= WHAT YOU SHOULD DO =
What you give back should match the entries below character for character.

--- LISTED ENTRIES Enclosed Below ---

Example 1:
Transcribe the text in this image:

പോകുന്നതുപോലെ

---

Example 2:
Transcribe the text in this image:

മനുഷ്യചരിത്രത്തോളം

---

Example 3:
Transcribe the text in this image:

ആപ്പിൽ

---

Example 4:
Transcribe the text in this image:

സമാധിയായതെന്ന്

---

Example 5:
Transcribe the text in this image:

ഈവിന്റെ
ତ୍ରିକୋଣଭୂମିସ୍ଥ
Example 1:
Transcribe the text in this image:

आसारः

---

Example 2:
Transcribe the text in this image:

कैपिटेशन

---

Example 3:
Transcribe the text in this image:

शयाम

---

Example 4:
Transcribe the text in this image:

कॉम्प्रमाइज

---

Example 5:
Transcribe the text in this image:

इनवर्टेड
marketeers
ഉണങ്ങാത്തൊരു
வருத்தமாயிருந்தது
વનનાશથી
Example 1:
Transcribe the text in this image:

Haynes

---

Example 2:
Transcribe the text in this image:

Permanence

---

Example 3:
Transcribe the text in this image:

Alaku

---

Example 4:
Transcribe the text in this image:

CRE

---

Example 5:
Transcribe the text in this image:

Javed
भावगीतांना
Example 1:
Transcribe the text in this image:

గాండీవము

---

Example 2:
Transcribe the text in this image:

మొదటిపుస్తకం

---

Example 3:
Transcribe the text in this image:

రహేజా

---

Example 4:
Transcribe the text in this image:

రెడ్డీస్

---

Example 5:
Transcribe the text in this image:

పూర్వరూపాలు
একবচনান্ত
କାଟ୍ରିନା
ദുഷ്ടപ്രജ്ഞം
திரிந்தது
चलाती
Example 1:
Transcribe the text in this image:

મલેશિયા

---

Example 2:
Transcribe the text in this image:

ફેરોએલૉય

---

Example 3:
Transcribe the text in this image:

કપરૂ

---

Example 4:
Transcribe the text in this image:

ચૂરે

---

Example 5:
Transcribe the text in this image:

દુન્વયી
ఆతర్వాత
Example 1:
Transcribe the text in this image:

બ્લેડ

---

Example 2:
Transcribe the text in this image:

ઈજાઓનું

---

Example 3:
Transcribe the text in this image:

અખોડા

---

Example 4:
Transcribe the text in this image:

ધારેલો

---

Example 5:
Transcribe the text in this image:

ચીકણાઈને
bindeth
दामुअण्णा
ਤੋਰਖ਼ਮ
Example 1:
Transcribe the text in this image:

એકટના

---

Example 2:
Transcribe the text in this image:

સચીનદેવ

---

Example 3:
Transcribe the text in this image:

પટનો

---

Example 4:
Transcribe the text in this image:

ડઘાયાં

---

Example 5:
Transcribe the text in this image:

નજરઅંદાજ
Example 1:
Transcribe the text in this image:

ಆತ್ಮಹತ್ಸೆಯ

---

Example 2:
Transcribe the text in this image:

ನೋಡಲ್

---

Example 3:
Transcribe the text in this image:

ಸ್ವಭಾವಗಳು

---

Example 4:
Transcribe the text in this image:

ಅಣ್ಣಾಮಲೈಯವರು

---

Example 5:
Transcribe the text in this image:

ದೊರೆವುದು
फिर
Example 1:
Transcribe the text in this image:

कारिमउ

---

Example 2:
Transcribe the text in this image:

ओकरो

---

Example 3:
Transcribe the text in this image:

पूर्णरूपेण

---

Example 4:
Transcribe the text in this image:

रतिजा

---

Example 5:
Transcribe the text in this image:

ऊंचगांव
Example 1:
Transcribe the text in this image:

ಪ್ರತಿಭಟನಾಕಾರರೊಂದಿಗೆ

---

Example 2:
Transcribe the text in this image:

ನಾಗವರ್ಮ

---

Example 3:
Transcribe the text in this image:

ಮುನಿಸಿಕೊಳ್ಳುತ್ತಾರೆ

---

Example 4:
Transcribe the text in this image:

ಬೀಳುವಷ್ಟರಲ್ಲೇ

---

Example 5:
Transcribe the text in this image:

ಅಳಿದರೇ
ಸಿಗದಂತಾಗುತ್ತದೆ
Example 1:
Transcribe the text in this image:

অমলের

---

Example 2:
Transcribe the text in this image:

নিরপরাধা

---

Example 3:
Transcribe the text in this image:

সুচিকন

--- End of Enclosed LISTED ENTRIES ---

= SOLUTION FOR THIS EXERCISE =
Example 1:
Transcribe the text in this image:

പോകുന്നതുപോലെ

---

Example 2:
Transcribe the text in this image:

മനുഷ്യചരിത്രത്തോളം

---

Example 3:
Transcribe the text in this image:

ആപ്പിൽ

---

Example 4:
Transcribe the text in this image:

സമാധിയായതെന്ന്

---

Example 5:
Transcribe the text in this image:

ഈവിന്റെ
ତ୍ରିକୋଣଭୂମିସ୍ଥ
Example 1:
Transcribe the text in this image:

आसारः

---

Example 2:
Transcribe the text in this image:

कैपिटेशन

---

Example 3:
Transcribe the text in this image:

शयाम

---

Example 4:
Transcribe the text in this image:

कॉम्प्रमाइज

---

Example 5:
Transcribe the text in this image:

इनवर्टेड
marketeers
ഉണങ്ങാത്തൊരു
வருத்தமாயிருந்தது
વનનાશથી
Example 1:
Transcribe the text in this image:

Haynes

---

Example 2:
Transcribe the text in this image:

Permanence

---

Example 3:
Transcribe the text in this image:

Alaku

---

Example 4:
Transcribe the text in this image:

CRE

---

Example 5:
Transcribe the text in this image:

Javed
भावगीतांना
Example 1:
Transcribe the text in this image:

గాండీవము

---

Example 2:
Transcribe the text in this image:

మొదటిపుస్తకం

---

Example 3:
Transcribe the text in this image:

రహేజా

---

Example 4:
Transcribe the text in this image:

రెడ్డీస్

---

Example 5:
Transcribe the text in this image:

పూర్వరూపాలు
একবচনান্ত
କାଟ୍ରିନା
ദുഷ്ടപ്രജ്ഞം
திரிந்தது
चलाती
Example 1:
Transcribe the text in this image:

મલેશિયા

---

Example 2:
Transcribe the text in this image:

ફેરોએલૉય

---

Example 3:
Transcribe the text in this image:

કપરૂ

---

Example 4:
Transcribe the text in this image:

ચૂરે

---

Example 5:
Transcribe the text in this image:

દુન્વયી
ఆతర్వాత
Example 1:
Transcribe the text in this image:

બ્લેડ

---

Example 2:
Transcribe the text in this image:

ઈજાઓનું

---

Example 3:
Transcribe the text in this image:

અખોડા

---

Example 4:
Transcribe the text in this image:

ધારેલો

---

Example 5:
Transcribe the text in this image:

ચીકણાઈને
bindeth
दामुअण्णा
ਤੋਰਖ਼ਮ
Example 1:
Transcribe the text in this image:

એકટના

---

Example 2:
Transcribe the text in this image:

સચીનદેવ

---

Example 3:
Transcribe the text in this image:

પટનો

---

Example 4:
Transcribe the text in this image:

ડઘાયાં

---

Example 5:
Transcribe the text in this image:

નજરઅંદાજ
Example 1:
Transcribe the text in this image:

ಆತ್ಮಹತ್ಸೆಯ

---

Example 2:
Transcribe the text in this image:

ನೋಡಲ್

---

Example 3:
Transcribe the text in this image:

ಸ್ವಭಾವಗಳು

---

Example 4:
Transcribe the text in this image:

ಅಣ್ಣಾಮಲೈಯವರು

---

Example 5:
Transcribe the text in this image:

ದೊರೆವುದು
फिर
Example 1:
Transcribe the text in this image:

कारिमउ

---

Example 2:
Transcribe the text in this image:

ओकरो

---

Example 3:
Transcribe the text in this image:

पूर्णरूपेण

---

Example 4:
Transcribe the text in this image:

रतिजा

---

Example 5:
Transcribe the text in this image:

ऊंचगांव
Example 1:
Transcribe the text in this image:

ಪ್ರತಿಭಟನಾಕಾರರೊಂದಿಗೆ

---

Example 2:
Transcribe the text in this image:

ನಾಗವರ್ಮ

---

Example 3:
Transcribe the text in this image:

ಮುನಿಸಿಕೊಳ್ಳುತ್ತಾರೆ

---

Example 4:
Transcribe the text in this image:

ಬೀಳುವಷ್ಟರಲ್ಲೇ

---

Example 5:
Transcribe the text in this image:

ಅಳಿದರೇ
ಸಿಗದಂತಾಗುತ್ತದೆ
Example 1:
Transcribe the text in this image:

অমলের

---

Example 2:
Transcribe the text in this image:

নিরপরাধা

---

Example 3:
Transcribe the text in this image:

সুচিকন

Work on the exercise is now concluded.